Transport spokesperson Graham Simpson said: “It’s no surprise that the militant RMT wants the well-run Sleeper service to be nationalised.
"That way they could hold the transport minister to ransom over that as well as the rest of the network.
"Jenny Gilruth needs to demonstrate that whatever she decides, it represents value for money for the taxpayer.”
But Neil Bibby, his Scottish Labour counterpart, said: "The franchise model has failed. It’s time to put an end to the inefficient and costly fragmentation of our railways and stop public money going to fund private profits.
"It’s time to bring the Caledonian Sleeper into public ownership and one ScotRail operator".
Mark Ruskell, transport spokesperson for the Scottish Greens, which is in a power-sharing deal with the ruling SNP, also backed nationalisation.

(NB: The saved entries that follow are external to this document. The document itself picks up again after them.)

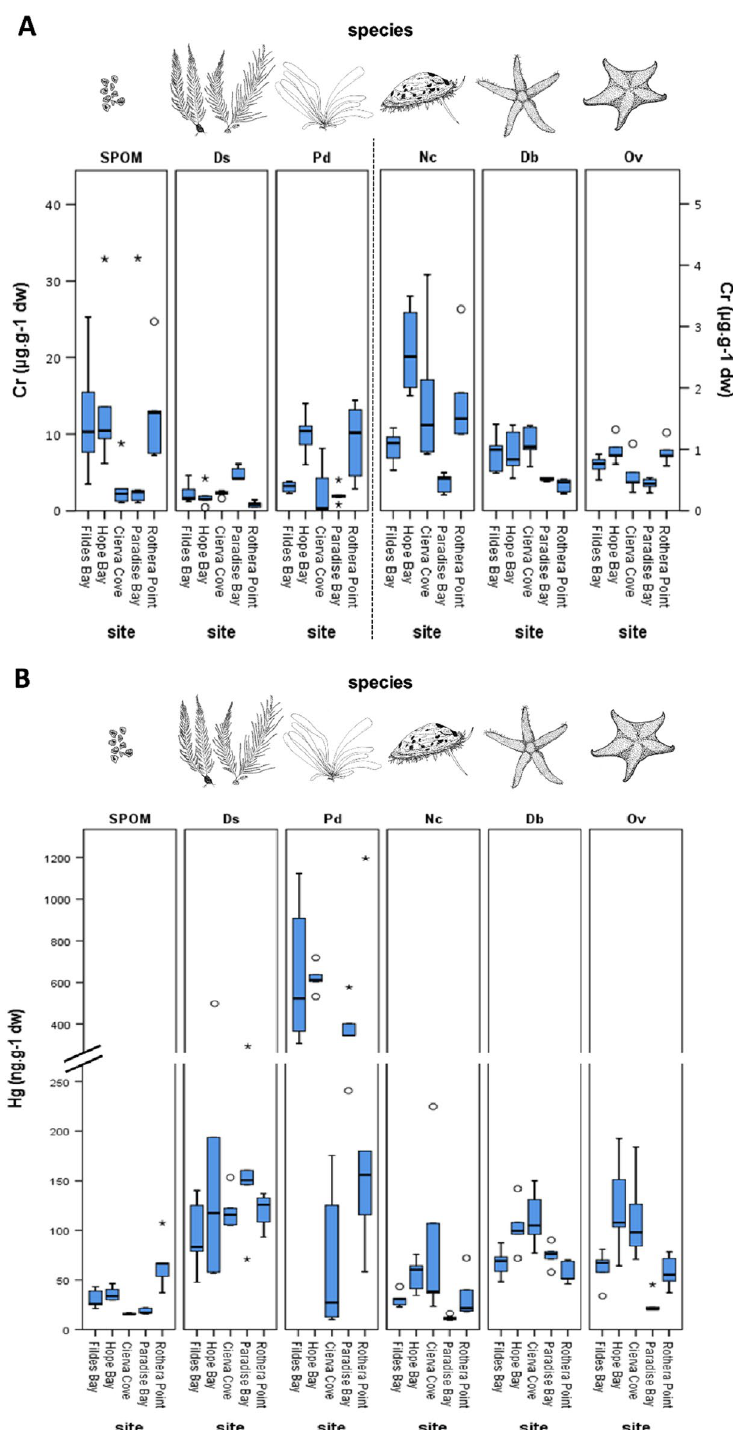
Figure 2. Concentration of Cr and Hg in the different sites and species studied along the Antarctic Peninsula. ( A ) Cr, values expressed as μg g-1 of dry weight. The values of Cr for the primary producers were much higher than the animal species, so they were represented separately and scale changed accordingly. ( B ) Hg, values expressed as ng g -1 of dry weight. Discontinuous Y-axis was used to facilitate visualization. Central lines show the mean, boxes extend to the 25th and 75th percentile, whiskers extend to 1.5 × IQR, dots and asterisks are outliers. SPOM Suspended Particulate Organic Matter, Ds Desmarestia spp., Pd Palmaria decipiens , Nc Nacella concinna , Db Diplasterias brucei , Ov Odontaster validus . The images of species were drawn by the authors of this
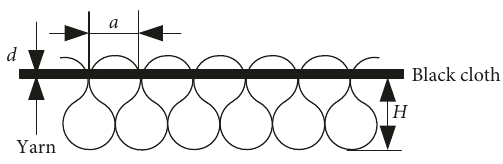
Figure 1: Schematic diagram of pile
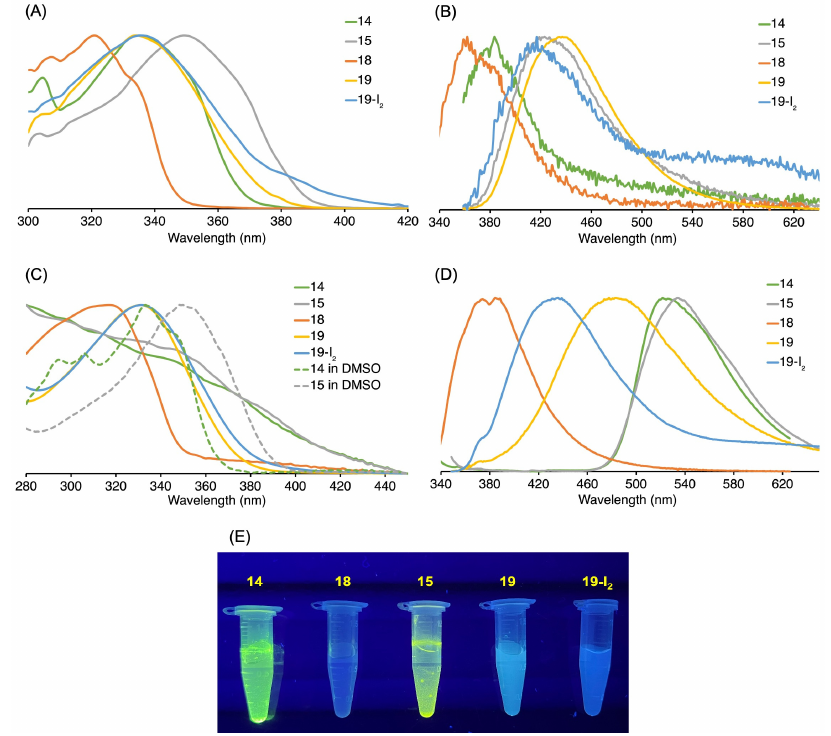
Figure 6. ( A ) Absorption spectra (normalized) at room temperature of 14 , 15 , 18 , 19 , and 19-I 2 in ethanol. ( B ) Emission spectra (normalized) at room temperature of 14 , 15 , 18 , 19 , and 19-I 2 in ethanol. Spectra were collected with a 2 nm bandpass, and 4 spectra were averaged to generate the display shown. ( C ) Absorption spectra (normalized) at room temperature of 14 , 15 , 18 , 19 , and 19-I 2 (20 μ M) in H 2 O containing 0.1% DMSO, as well as 14 and 15 (20 μ M) in 100% DMSO. ( D ) Emission spectra (normalized) at room temperature of 14 , 15 , 18 , 19 , and 19-I 2 (20 μ M) in H 2 O containing 0.1% DMSO. Spectra were collected with a 5 nm bandpass, and 20 spectra were averaged to generate the display shown. ( E ) Visualization (UV illumination) of 14 , 18 , 15 , 19 , and 19-I 2 (20 μ M) in H 2 O containing 0.1% DMSO at room temperature.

He said: “A publicly-owned Sleeper service, operated in the national interest and integrated with the rest of Europe, is an important part of building a ScotRail that works for both people and planet.
“As the climate crisis worsens, we need affordable, accessible, reliable alternatives to aviation. The best way to deliver that is to follow the lead of most European rail services, which are being run by nationalised rail companies with the vision and backing of their governments.”
The Scottish Government’s Transport Scotland agency declined to comment but referred to Ms Gilruth’s comments in a Holyrood debate last month, when she said her options were “a direct award of a new franchise agreement or the mobilisation of operator of last resort arrangements, as was undertaken for ScotRail”.
She told MSPs: “Work is well under way to consider those options...with the intent to deliver the best service for Caledonian Sleeper passengers and the best value for the people of Scotland.”